Ferroptosis-immune crosstalk in CNS diseases: mechanisms and translational insights

Ferroptosis is a form of regulated cell death driven by iron-dependent lipid peroxidation, which plays a pivotal role in regulating the inflammatory-immune microenvironment of central nervous system (CNS) diseases. Mounting evidence indicates that dysregulated iron metabolism and an imbalance in antioxidant defenses can induce ferroptosis in neurons and glial cells while simultaneously remodeling immune cell function, thereby establishing a bidirectional feedback loop that amplifies neuroinflammation and tissue damage.

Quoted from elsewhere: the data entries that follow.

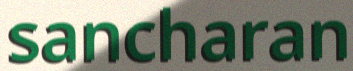
sancharan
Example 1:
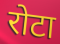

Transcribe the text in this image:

रोटा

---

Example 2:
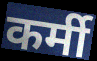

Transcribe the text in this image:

कर्मी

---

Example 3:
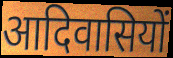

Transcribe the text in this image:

आदिवासियों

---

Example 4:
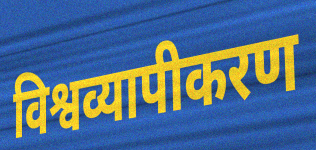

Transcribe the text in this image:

विश्वव्यापीकरण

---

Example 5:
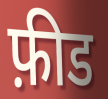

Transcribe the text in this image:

फ़ीड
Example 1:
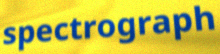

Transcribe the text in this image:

spectrograph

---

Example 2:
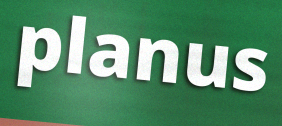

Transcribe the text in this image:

planus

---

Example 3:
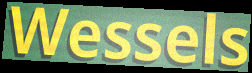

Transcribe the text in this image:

Wessels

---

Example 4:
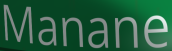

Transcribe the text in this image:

Manane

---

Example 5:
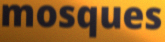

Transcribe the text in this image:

mosques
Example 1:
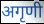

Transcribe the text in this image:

अगृणी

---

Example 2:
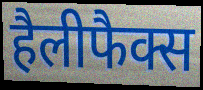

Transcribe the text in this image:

हैलीफैक्स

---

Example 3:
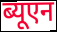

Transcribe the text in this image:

ब्यूएन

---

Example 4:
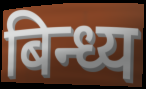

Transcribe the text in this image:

बिन्ध्य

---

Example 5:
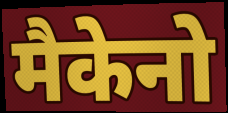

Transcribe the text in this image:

मैकेनो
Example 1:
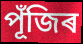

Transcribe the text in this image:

পূঁজিৰ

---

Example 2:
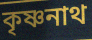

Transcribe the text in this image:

কৃষ্ণনাথ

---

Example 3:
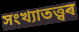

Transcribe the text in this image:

সংখ্যাতত্ত্বৰ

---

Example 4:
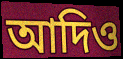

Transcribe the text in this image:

আদিও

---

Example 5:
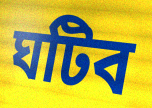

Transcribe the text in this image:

ঘটিব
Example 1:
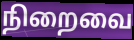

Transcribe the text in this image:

நிறைவை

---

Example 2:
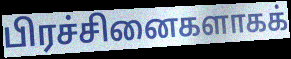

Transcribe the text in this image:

பிரச்சினைகளாகக்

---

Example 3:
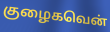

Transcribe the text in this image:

குழைகவென்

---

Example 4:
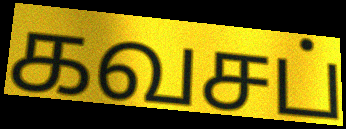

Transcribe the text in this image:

In neurodegenerative diseases, including Alzheimer’s disease (AD), Parkinson’s disease (PD), and amyotrophic lateral sclerosis (ALS), pro-inflammatory cytokines such as TNF-α and IL-1β released by activated microglia upregulate neuronal iron transporters (e.g., DMT1 and TfR1), promoting iron accumulation and ferroptotic cell death. In turn, damage-associated molecular patterns released from ferroptotic cells further potentiate immune activation, forming a self-amplifying cycle.

In contrast, within the glioma microenvironment, CD8+ T cell-derived IFN-γ suppresses SLC7A11 expression in tumor cells, leading to glutathione depletion and glutathione peroxidase 4 inactivation, thereby triggering ferroptosis and modulating anti-tumor immunity.